Some of the problems in securing raw material could be mitigated by new battery chemistries—several manufacturers have announced plans to switch to lithium iron phosphate batteries, which are cobalt free—or battery-recycling programs. But neither option totally removes supply-chain or socio-environmental concerns.
That leaves the electricity grid. We estimate that electrifying 90 percent of the U.S. light-duty passenger fleet by 2050 would raise demand for electricity by up to 1,700 terawatt-hours per year—41 percent of U.S. electricity generation in 2021. This additional new demand would greatly change the shape of the consumption curve over daily and weekly periods, which means the grid and its supply would have to be remodeled accordingly.
And because the entire point of EVs is to replace fossil fuels, the grid would need more renewable sources of energy, which typically generate energy intermittently. To smooth out the supply and ensure reliability, the grid will need to add energy-storage capacity, perhaps in the form of
vehicle-to-grid technologies that exploit the installed base of EV batteries. Varying the price of electricity throughout the day could also help to flatten the demand curve.
All said, EVs present both a challenge and an opportunity. The challenge could be hard to manage if EVs are deployed too rapidly—but rapid deployment is exactly what is needed to meet climate targets. These hurdles can be overcome, but they cannot be ignored: In the end, the climate crisis will require us to electrify road transport. But this step alone cannot solve our environmental woes. We need to pursue other strategies.
We should try as much as possible, for example, to avoid motorized travel by cutting the frequency and length of car trips through better urban planning. Promoting mixed-use neighborhoods—areas that put work and residence in proximity—would allow more bicycling and walking.

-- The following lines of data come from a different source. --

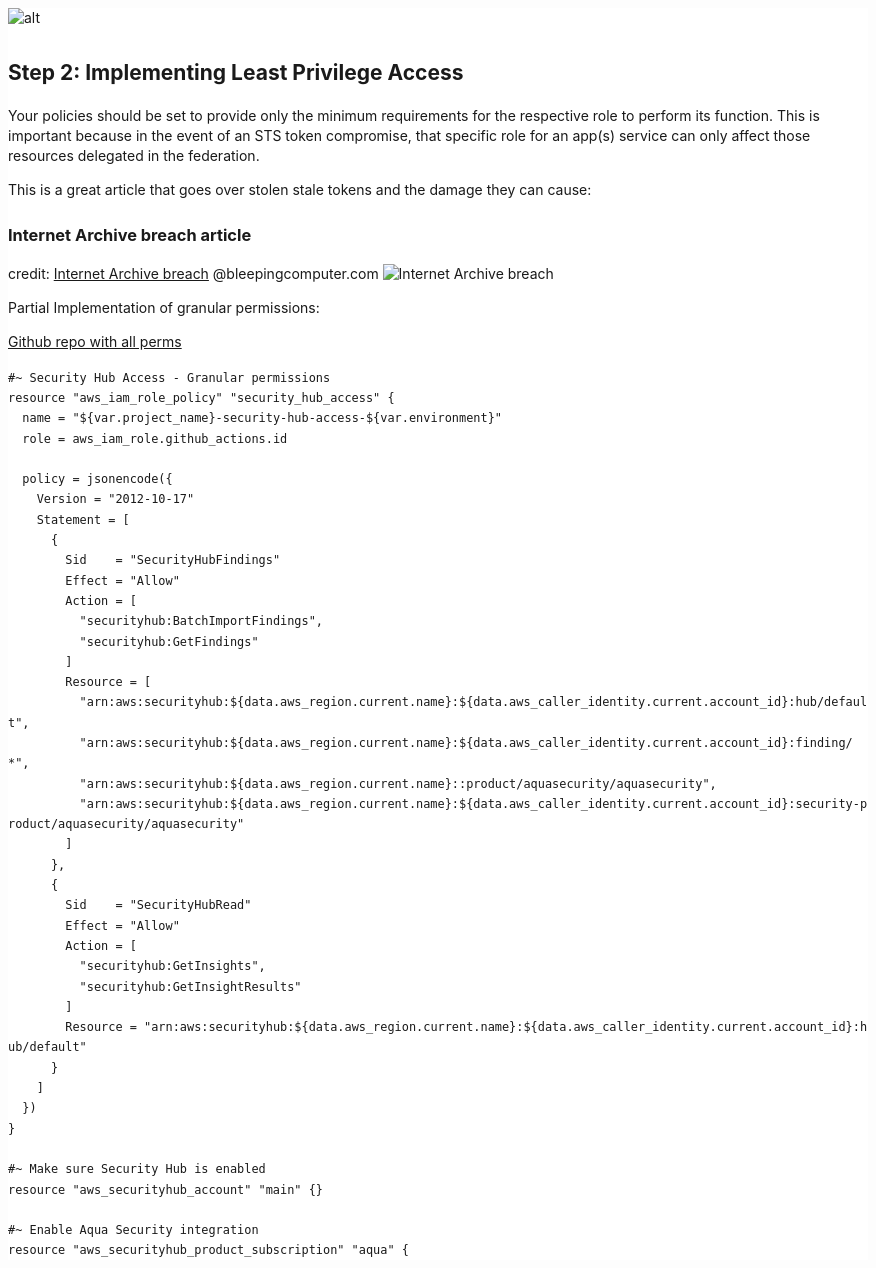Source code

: ![alt](/mmc_step_1.png)

## Step 2: Implementing Least Privilege Access

Your policies should be set to provide only the minimum requirements for the respective role to perform its function. This is important because in the event of an STS token compromise, that specific role for an app(s) service can only affect those resources delegated in the federation.

This is a great article that goes over stolen stale tokens and the damage they can cause:

### Internet Archive breach article

credit: [Internet Archive breach](https://www.bleepingcomputer.com/news/security/internet-archive-breached-again-through-stolen-access-tokens/) @bleepingcomputer.com
![Internet Archive breach](/bleep_example.png)

Partial Implementation of granular permissions:

[Github repo with all perms](https://github.com/coopdloop/aqua-sec-hub-aws/blob/main/tf/main.tf)
```hcl
#~ Security Hub Access - Granular permissions
resource "aws_iam_role_policy" "security_hub_access" {
  name = "${var.project_name}-security-hub-access-${var.environment}"
  role = aws_iam_role.github_actions.id

  policy = jsonencode({
    Version = "2012-10-17"
    Statement = [
      {
        Sid    = "SecurityHubFindings"
        Effect = "Allow"
        Action = [
          "securityhub:BatchImportFindings",
          "securityhub:GetFindings"
        ]
        Resource = [
          "arn:aws:securityhub:${data.aws_region.current.name}:${data.aws_caller_identity.current.account_id}:hub/default",
          "arn:aws:securityhub:${data.aws_region.current.name}:${data.aws_caller_identity.current.account_id}:finding/*",
          "arn:aws:securityhub:${data.aws_region.current.name}::product/aquasecurity/aquasecurity",
          "arn:aws:securityhub:${data.aws_region.current.name}:${data.aws_caller_identity.current.account_id}:security-product/aquasecurity/aquasecurity"
        ]
      },
      {
        Sid    = "SecurityHubRead"
        Effect = "Allow"
        Action = [
          "securityhub:GetInsights",
          "securityhub:GetInsightResults"
        ]
        Resource = "arn:aws:securityhub:${data.aws_region.current.name}:${data.aws_caller_identity.current.account_id}:hub/default"
      }
    ]
  })
}

#~ Make sure Security Hub is enabled
resource "aws_securityhub_account" "main" {}

#~ Enable Aqua Security integration
resource "aws_securityhub_product_subscription" "aqua" {
```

Between 2007 and 2011, the city of Seville built an
extensive cycling network, increasing the number of daily bike trips from about 13,000 to more than 70,000—or 6 percent of all trips. In Copenhagen, cycling accounts for 16 percent of all trips. Cities around the world are experimenting with a wide range of other supporting initiatives, such as Barcelona’s superblocks, regions smaller than a neighborhood that are designed to be hospitable to walking and cycling. Congestion charges have been levied in Stockholm and London to limit car traffic. Paris has gone further, with a forthcoming private-vehicle ban. Taken together, changes in urban form can reduce transport energy demand by 25 percent, according to a recent installment of the Sixth Assessment Report from the Intergovernmental Panel on Climate Change.
We should also shift from using cars, which often have just one person inside, to less energy-intensive modes of travel, such as public transit. Ridership on buses and trains can be increased by improving connectivity, frequency, and reliability. Regional rail could supplant much intercity driving. At high occupancy, buses and trains can typically keep their emissions to below 50 grams of carbon dioxide per person per kilometer, even when powered by fossil fuels. In electrified modes, these emissions can drop to a fifth as much.
Between 2009 and 2019, Singapore’s investment in mass rapid transit helped reduce the share of private vehicle transport from 45 percent to 36 percent. From 1990 to 2015, Paris slashed vehicle travel by 45 percent through sustained investment in both public transit and active transit infrastructure.
Implementing these complementary strategies could ease the transition to EVs considerably. We shouldn’t forget that addressing the climate crisis requires more than just technology fixes. It also demands individual and collective action. EVs will be a huge help, but we shouldn’t expect them to do the job alone.